Cecilia era o que naturalmente a todos occorre chamar—uma pobre rapariga.—N'esta expressão nada ha que faça suppôr a belleza da pessoa a quem se applica, bem sei; nem em rigor se refere a qualidade alguma moral.

É certo; porisso não analyso. Succede porém que, quando de qualquer mulher, que não conheço, ouço dizer que é—uma pobre rapariga—, não sei por que a imagino bella, bella de belleza nacional e com um coração… como o coração de Cecilia.

Aqui temos a ingleza Jenny, que não poderia receiar confrontos com a sua amiga, nem em gentileza nem em bondade; mas, não sei porquê, lembrou-me chamar a Jenny anjo e fada, e hesitaria em definil-a, como defino Cecilia.

Accusar-me-hão de dar á filha de Manoel Quentino uma feição demasiadamente burgueza, com a phrase burgueza, pela qual a caracteriso. Folgarei de que seja merecida a critica, porque…—vá aqui mais outra confissão, em que revelarei a minha coragem—, eu sympathiso mais com os typos burguezes do que com os typos aristocraticos,—e em mulheres sobretudo. Rodeia-se de mais poesia aos meus olhos a rapariga burgueza, e sem aspirações a deixar de sel-o, quando a trabalhar á luz do candieiro, do que a elegante dos salões, gastando a imaginação em problemas de toucador; a costura, a simples, a modesta costura, util e abençoada applicação da agulha feminina, agrada-me bem mais do que as bonitas futilidades do, reputado mais nobre, trabalho de bastidor; a mulher que a si propria se penteia, acho-a mais merecedora da contemplação do artista, do que a indolente que, reclinada n'uma poltrona e folheando o jornal de modas, entrega a cabeça ás mãos de uma criada ou do cabelleireiro. Esta, a ser copiada, basta-lhe por téla … um leque ou uma tampa de cartonagem.
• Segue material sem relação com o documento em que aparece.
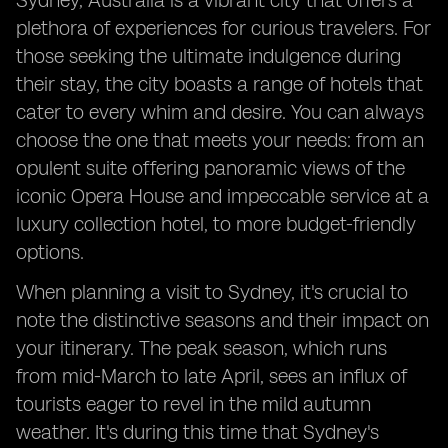
Sydney, Australia is a vibrant city that offers a
plethora of experiences for curious travelers. For
those seeking the ultimate indulgence during
their stay, the city boasts a range of hotels that
cater to every whim and desire. You can always
choose the one that meets your needs: from an
opulent suite offering panoramic views of the
iconic Opera House and impeccable service at a
luxury collection hotel, to more budget-friendly
options.
When planning a visit to Sydney, it's crucial to
note the distinctive seasons and their impact on
your itinerary. The peak season, which runs
from mid-March to late April, sees an influx of
tourists eager to revel in the mild autumn
weather. It's during this time that Sydney's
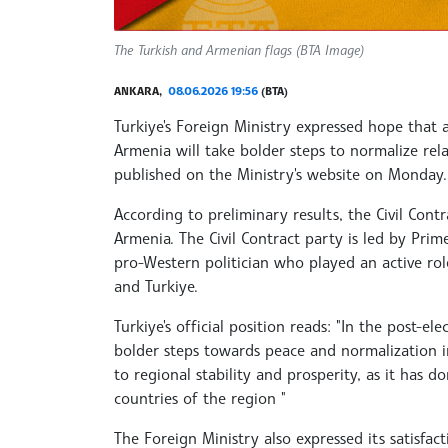
The Turkish and Armenian flags (BTA Image)
ANKARA,
08.06.2026 19:56
(BTA)
Turkiye's Foreign Ministry expressed hope that 
Armenia will take bolder steps to normalize rela
published on the Ministry's website on Monday.
According to preliminary results, the Civil Cont
Armenia. The Civil Contract party is led by Prim
pro-Western politician who played an active rol
and Turkiye.
Turkiye's official position reads: "In the post-e
bolder steps towards peace and normalization in
to regional stability and prosperity, as it has
countries of the region "
The Foreign Ministry also expressed its satisfa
Sim, Cecilia não tinha nada do typo aristocratico; n'isso era ella ainda genuinamente do Porto, cidade cujo principal titulo de gloria é o ter, em épocas em que a nobreza era tudo, previsto que podia e devia prescindir d'ella, para se engrandecer.

XII

OUTRO DEPOIMENTO

—Esteve doente, Cecilia?—perguntou Jenny, accommodando o chapéo da amiga.

—Não; porque m'o pergunta?

—Nem eu sei. Pareceu-me ler-lhe no rosto… e depois… veio tão tarde.